The Dictionary of Legal Quotations (1904)Edit
- Quotes reported in James William Norton-Kyshe's The Dictionary of Legal Quotations (1904), p. 224-226. Text online.
- The King of England is one of those princes who hath an Imperial Crown; what is that? It is not to do what he will; no, but it is that he shall not be punished in his own person if he doth that which in itself is unlawful.
- Lord Bridgman, C.B., Case of Hugh Peters (1660), 5 How. St. Tr. 1144.
- God himself, with reverence be it spoken, is not an absolute but a limited monarch, limited by the rule which infinite wisdom prescribes to infinite power.
- Lord Bolingbroke, "Patriot King".
- An hiatus in government is so detested and abhorred, that the law says, "the King never dies," that there may never be a "cesser" of regal functions for a moment.
- Wilmot, L.C.J., Case of John Wilkes (1763), 19 How. St. Tr. 1130.
- A people whom Providence hath cast together into one island or country are in effect one great body politic, consisting of head and members, in imitation of the body natural, as is excellently set forth in the statute of appeals, made 24 H. 8, c. 12, which stiles the King the supreme head, and the people a body politic (these are the very words), compact of all sorts and degrees of men, divided into spirituality and temporality. And this body never dies.
- Sir Robert Atkyns, L.C.B., Trial of Sir Edward Hales (1686), 11 How. St. Tr. 1204.
- It is true that the King never dies; the demise is immediately followed by the succession; there is no interval: the Sovereign always exists; the person only is changed.
- Lord Lyndhurst, Viscount Canterbury v. Att.-Gen. (1843), 1 Phill. 322.

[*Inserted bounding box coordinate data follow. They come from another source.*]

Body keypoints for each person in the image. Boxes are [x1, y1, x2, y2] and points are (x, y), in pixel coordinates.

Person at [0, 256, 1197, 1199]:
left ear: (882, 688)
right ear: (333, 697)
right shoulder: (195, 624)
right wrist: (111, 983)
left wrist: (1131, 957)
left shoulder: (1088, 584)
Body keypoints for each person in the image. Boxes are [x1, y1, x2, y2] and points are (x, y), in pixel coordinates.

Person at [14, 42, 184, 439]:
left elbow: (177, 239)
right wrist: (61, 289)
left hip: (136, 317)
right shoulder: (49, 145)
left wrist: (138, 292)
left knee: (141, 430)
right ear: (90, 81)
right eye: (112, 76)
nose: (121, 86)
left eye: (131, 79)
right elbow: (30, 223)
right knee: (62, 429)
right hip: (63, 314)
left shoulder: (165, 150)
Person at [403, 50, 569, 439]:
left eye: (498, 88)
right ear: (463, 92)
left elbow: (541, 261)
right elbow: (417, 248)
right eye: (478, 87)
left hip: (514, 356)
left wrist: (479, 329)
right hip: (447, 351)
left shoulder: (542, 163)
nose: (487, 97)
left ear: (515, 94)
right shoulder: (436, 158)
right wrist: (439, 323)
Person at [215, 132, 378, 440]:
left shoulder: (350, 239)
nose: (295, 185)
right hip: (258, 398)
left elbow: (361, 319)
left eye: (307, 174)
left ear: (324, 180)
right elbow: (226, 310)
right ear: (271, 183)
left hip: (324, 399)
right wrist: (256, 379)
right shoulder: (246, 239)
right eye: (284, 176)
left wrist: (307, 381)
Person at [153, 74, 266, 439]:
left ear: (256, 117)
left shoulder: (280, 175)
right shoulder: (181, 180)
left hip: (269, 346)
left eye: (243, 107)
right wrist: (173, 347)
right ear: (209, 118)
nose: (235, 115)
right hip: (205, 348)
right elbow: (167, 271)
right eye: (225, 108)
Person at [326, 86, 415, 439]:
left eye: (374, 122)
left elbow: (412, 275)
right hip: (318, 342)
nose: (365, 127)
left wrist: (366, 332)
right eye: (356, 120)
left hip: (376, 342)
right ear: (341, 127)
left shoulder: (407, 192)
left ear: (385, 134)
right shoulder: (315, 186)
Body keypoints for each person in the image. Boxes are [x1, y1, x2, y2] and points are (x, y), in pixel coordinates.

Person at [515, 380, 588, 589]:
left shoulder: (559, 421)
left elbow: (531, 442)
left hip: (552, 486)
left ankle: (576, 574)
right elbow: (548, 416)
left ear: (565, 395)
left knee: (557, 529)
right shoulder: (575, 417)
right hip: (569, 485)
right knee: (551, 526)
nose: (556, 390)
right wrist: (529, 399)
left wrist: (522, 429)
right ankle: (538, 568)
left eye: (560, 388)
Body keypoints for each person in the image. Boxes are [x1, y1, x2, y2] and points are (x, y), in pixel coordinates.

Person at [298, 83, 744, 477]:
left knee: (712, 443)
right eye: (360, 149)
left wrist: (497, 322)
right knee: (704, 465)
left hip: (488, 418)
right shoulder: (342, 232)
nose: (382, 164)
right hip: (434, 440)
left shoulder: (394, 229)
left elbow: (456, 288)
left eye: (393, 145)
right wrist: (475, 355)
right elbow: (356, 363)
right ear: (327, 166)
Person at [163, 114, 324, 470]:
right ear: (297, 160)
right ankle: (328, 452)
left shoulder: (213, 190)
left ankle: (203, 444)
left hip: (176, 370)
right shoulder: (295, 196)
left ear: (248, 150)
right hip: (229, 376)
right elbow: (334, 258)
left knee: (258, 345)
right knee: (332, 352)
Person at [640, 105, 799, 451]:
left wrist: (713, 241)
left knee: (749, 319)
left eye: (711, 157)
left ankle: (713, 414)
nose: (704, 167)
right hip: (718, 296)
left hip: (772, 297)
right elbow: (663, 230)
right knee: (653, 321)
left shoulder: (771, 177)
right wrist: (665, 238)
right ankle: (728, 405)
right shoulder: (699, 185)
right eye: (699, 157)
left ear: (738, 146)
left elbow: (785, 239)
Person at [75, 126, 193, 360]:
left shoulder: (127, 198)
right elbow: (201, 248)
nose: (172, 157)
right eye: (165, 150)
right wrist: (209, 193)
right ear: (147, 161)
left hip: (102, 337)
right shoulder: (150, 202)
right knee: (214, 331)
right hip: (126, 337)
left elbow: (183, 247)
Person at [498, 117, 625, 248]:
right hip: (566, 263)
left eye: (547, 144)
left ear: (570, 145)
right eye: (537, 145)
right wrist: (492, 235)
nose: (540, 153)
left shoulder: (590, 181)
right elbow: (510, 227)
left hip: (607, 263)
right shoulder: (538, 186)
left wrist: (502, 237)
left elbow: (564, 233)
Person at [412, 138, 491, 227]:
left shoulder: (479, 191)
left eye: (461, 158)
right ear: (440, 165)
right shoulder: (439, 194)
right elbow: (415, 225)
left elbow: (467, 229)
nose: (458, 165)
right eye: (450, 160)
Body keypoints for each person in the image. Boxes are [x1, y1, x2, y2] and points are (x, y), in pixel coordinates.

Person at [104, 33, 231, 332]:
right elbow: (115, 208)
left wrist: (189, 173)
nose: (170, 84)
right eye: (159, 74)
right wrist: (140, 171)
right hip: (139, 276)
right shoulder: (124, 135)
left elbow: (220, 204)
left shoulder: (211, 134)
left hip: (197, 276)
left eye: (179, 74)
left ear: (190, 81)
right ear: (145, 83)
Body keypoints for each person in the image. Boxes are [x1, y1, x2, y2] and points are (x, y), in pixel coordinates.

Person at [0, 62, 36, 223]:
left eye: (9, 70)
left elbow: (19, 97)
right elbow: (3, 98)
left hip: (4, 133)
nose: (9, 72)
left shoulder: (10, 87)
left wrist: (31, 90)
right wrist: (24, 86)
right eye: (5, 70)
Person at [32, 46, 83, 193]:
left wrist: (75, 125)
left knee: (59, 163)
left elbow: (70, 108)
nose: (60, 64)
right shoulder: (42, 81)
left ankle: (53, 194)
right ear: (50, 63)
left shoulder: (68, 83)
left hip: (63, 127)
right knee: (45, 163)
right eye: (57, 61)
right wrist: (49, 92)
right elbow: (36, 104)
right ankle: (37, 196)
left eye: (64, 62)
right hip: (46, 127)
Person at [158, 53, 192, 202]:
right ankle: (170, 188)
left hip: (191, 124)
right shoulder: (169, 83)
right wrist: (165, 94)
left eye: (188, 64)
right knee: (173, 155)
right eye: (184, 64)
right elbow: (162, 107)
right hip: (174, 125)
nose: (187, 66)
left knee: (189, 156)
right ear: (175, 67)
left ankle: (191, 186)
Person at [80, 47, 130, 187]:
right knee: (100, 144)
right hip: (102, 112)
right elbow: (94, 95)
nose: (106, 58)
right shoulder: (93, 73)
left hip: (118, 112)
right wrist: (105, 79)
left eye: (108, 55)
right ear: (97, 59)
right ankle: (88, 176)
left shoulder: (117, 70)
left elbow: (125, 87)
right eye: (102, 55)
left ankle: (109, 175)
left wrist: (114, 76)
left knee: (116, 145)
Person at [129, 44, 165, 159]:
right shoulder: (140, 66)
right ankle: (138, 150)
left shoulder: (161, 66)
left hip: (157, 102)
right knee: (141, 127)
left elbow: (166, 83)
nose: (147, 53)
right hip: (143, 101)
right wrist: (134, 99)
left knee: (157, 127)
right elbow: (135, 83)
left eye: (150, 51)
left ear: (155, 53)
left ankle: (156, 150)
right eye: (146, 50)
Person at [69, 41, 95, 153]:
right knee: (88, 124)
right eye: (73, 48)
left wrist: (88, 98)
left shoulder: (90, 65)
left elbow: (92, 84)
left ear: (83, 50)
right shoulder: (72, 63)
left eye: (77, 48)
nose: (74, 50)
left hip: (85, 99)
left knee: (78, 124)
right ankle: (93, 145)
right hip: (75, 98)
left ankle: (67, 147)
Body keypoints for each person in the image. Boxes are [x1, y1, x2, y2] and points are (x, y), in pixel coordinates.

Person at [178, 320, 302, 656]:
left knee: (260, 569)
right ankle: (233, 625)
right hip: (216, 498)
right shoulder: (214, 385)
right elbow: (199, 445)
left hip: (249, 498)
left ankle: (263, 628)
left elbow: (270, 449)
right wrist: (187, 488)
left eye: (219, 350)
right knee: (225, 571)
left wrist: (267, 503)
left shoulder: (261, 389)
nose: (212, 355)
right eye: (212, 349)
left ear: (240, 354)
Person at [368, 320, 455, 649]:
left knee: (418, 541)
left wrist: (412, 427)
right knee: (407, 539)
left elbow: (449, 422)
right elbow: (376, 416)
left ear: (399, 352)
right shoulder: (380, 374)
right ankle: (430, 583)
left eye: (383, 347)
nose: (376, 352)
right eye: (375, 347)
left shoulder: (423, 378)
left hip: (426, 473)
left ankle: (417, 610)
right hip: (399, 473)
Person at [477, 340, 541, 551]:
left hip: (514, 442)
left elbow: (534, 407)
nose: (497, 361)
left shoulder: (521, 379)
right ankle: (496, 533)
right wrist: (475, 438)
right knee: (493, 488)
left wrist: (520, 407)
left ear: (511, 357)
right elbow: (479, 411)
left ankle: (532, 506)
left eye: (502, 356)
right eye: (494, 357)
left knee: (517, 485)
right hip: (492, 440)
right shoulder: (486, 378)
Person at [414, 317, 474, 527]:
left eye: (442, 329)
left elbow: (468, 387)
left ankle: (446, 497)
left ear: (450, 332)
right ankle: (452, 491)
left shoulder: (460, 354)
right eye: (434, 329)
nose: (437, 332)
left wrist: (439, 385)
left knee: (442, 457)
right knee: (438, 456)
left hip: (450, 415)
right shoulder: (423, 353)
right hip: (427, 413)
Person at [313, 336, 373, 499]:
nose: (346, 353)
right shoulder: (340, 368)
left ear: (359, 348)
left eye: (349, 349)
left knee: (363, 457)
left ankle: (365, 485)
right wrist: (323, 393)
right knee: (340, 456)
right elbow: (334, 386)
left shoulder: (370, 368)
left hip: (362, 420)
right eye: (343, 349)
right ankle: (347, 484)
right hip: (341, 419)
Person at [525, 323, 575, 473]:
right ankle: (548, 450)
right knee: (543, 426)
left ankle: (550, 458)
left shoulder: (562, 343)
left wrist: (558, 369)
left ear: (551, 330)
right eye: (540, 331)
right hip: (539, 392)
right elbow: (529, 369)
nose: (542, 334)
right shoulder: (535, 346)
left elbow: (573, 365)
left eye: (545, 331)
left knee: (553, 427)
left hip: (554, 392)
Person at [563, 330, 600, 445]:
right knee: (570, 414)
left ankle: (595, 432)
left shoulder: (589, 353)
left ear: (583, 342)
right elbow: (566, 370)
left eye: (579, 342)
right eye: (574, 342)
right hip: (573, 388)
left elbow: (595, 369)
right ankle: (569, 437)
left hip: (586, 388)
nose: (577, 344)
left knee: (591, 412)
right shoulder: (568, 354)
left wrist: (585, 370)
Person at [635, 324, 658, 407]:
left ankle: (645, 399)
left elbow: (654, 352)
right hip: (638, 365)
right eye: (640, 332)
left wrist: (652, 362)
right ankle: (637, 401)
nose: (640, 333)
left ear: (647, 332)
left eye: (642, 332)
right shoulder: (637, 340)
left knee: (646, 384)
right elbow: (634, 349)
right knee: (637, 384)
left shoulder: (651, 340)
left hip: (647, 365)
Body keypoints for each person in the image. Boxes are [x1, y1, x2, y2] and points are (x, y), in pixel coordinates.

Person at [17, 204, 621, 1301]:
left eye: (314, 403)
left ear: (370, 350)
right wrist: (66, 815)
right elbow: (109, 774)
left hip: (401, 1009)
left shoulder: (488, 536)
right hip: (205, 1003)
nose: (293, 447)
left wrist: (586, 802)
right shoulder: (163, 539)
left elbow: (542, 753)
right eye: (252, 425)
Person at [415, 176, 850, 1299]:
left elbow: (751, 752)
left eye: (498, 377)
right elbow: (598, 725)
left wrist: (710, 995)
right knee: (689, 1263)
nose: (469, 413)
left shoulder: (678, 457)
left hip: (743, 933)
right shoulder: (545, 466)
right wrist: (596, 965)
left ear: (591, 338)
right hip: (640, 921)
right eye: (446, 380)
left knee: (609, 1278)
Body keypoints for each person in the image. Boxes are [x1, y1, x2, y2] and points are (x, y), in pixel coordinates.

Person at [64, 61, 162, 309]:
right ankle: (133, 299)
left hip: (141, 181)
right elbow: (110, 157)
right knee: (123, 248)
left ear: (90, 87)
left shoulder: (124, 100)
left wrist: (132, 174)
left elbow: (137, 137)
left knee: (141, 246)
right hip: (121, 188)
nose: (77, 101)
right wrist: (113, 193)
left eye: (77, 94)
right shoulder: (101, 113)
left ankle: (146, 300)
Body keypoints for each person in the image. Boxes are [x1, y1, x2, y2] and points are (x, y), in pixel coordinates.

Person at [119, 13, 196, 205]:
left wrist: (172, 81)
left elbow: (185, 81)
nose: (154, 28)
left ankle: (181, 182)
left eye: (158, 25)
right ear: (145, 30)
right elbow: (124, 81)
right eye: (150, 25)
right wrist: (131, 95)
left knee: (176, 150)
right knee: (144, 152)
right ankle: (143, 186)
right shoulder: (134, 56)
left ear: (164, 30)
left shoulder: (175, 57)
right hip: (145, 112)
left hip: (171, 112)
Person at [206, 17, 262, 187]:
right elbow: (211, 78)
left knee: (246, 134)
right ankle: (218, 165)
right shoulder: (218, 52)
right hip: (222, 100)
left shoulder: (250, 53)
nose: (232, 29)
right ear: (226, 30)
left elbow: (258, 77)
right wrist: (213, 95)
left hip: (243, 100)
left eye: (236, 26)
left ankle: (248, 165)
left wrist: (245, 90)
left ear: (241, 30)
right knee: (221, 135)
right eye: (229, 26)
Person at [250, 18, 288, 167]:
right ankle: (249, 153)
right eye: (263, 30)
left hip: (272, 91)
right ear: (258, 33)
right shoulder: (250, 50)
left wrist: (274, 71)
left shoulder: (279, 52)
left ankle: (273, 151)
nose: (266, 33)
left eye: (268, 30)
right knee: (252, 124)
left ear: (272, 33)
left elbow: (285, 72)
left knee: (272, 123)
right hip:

- All Governments rest mainly on public opinion, and to that of his own subjects every wise Sovereign will look. The opinion of his subjects will force a Sovereign to do his duty, and by that opinion will he be exalted or depressed in the politics of the world.
- Lord Kenyon, Trial of John Vint and others (1799), 27 How. St. Tr. 640.
- The Queen is a subject.
- Lord Bridgman, C.B., Scot's Case (1660), 5 How. St. Tr. 1069.
- Le Roi est mort, vive le Roi.
- French saying.
- The person of the King is by law made up of two bodies: a natural body, subject to infancy, infirmity, sickness and death; and a political body, powerful, perfect and perpetual.
- Bagshaw, Rights of the Crown of England, 29.
- The Sovereign can only act by advisers, and through the instrumentality of those who are neither infallible nor impeccable— answerable, indeed, for all that the irresponsible Sovereign may do, but liable to err through undue influence, and to be swayed by improper motives.
- Henry Brougham, 1st Baron Brougham and Vaux, Brownlow v. Egerton (1854), 23 L. J. Rep. Part 5 (N. S.), Ch. 390; 8 St. Tr. (N. S.) 258.
- The master is answerable for the negligence of his servant, because it may be considered to have arisen from his own misconduct or negligence in selecting or retaining a careless servant; that principle cannot apply to the Sovereign, to whom negligence or misconduct cannot be imputed, and for which if they occur in fact, the law affords no remedy.
- Lord Lyndhurst, Viscount Canterbury v. Att.-Gen. (1843), 1 Phill. Rep. 321.
- The law was the golden met-wand, and measure to try the causes of the subjects; and which protected his Majesty in safety and in peace.
- Prohibition del Boy, Co. 12 Rep. 65.